In summary, adjustment programs could be greatly facilitated by a better external environment. That environment, however, will itself be influenced by the character of the adjustment process. As regards African countries, the relationship between domestic policies, the supply of primary commodities, and their prices requires close attention.

Let me turn to the design of Fund programs. Professor Loxley has presented us with a detailed and interesting paper on the adjustment process and adjustment programs and has put forward an alternative program inspired by the structuralist critique of Fund programs. This critique holds that when differences between aggregate demand and supply cannot be bridged by prospective external financing, the resulting gap should be closed as much as possible through increasing supply, directed as needed toward exports and import-competing activities. This is an important concept, because such a process would allow adjustment to be accompanied to the greatest possible extent by growth. Adjustment through supply expansion usually requires restructuring production so as to maximize export revenues and produce more import-competing goods when this can be done efficiently. This in turn requires appropriate incentives to these activities and a reorientation (usually an increase) in investment. Such a process necessarily takes longer to bear fruit than do simple demand contraction and cutbacks in imports. Consequently, adjustment through supply expansion requires more external financial support than do other types of adjustment programs—a point which has been made explicit by Professor Loxley and also by Mr. Mohammed.

If then one is to turn to the Fund and ask it to operate more in this kind of framework, there are two implications which need to be faced squarely. First, the Fund would need more resources and, second, the Fund membership would need to modify somewhat its interpretation of the Fund as a strictly monetary institution.
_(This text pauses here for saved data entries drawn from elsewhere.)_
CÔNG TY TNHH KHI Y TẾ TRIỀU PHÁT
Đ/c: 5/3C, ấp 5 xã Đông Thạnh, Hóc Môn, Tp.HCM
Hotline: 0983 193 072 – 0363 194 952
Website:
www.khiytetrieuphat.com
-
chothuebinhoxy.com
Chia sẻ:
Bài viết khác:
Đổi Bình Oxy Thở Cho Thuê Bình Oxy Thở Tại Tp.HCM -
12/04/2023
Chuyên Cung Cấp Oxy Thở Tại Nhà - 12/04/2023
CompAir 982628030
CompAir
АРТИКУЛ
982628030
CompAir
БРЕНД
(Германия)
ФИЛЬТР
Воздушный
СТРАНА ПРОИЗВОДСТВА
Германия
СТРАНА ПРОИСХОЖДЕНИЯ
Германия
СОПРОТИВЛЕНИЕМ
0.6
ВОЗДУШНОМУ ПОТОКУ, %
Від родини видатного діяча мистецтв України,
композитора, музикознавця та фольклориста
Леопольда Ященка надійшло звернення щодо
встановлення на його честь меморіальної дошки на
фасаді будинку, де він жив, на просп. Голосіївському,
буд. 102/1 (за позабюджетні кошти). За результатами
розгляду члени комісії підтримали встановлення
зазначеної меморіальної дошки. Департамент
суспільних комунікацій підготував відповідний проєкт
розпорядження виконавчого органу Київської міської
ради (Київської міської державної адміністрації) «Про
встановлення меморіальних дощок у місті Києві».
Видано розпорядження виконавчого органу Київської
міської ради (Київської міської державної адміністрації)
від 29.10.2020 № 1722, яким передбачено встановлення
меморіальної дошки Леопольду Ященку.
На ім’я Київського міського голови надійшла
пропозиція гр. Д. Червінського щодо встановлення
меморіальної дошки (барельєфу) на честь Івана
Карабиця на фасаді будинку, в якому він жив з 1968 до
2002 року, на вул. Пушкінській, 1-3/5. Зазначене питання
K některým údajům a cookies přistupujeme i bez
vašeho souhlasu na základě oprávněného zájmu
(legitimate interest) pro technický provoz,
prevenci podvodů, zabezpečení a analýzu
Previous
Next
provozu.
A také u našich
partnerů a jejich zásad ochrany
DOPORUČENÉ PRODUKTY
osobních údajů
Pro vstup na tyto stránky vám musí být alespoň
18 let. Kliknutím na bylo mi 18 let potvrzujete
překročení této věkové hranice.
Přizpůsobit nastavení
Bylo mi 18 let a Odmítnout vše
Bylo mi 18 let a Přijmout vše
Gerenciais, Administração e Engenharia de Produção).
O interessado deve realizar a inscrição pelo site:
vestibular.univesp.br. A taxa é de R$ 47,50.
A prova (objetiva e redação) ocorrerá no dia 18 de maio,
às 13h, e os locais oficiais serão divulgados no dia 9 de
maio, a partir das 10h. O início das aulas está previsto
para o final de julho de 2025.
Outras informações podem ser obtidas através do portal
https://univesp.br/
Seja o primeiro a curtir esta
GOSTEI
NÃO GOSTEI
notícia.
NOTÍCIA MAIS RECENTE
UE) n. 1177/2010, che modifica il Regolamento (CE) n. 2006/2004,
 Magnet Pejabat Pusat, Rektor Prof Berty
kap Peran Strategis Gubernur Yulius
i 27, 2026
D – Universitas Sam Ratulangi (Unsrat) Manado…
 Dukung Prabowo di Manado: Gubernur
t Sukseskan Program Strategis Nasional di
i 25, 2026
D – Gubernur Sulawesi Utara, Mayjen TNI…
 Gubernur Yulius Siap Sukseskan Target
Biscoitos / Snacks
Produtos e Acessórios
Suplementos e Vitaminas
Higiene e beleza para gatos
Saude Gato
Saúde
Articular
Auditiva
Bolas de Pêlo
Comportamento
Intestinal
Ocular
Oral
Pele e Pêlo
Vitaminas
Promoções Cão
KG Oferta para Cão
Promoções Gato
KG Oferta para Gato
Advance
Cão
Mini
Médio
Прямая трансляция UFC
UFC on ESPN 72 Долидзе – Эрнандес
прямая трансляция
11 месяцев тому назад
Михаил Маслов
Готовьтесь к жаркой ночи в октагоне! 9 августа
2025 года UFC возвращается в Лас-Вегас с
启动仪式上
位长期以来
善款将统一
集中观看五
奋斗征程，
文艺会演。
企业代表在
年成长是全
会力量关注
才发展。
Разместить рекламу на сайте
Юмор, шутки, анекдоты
I think it is perfectly feasible and proper for developing countries to request changes on both fronts. But it needs to be said that the prospects for gaining acceptance for these changes are not bright at the moment.

What, then, are the alternatives? The various institutions and governments concerned with the external support of development in a particular country experiencing external payments problems could examine, with the country concerned, its own proposals for medium-term adjustment. This examination would start with the external accounts, with the increase in output necessary and feasible to increase exports or substitute for imports, and with the associated investment program (not only its magnitude but also its composition). Consequences could then be drawn for macroeconomic management. In such an analysis, the macroeconomic demand variables would be the last part of the puzzle to be put in place. This framework certainly has many disadvantages; it is clumsy, and raises and perhaps magnifies all the questions about collaboration between the Fund and the Bank, but it does at least provide a means to examine the size of the required adjustment. If the size of the adjustment implies excessive increases in unemployment, the components would be re-examined to develop a more balanced program. Would not bilateral donors perhaps see advantages in increasing the overall level of resources or in changing the composition of the projects to be financed, if that would mean a less severe retrenchment? In such a framework, Fund programs, although of limited duration, could be seen as part of a medium-term adjustment program.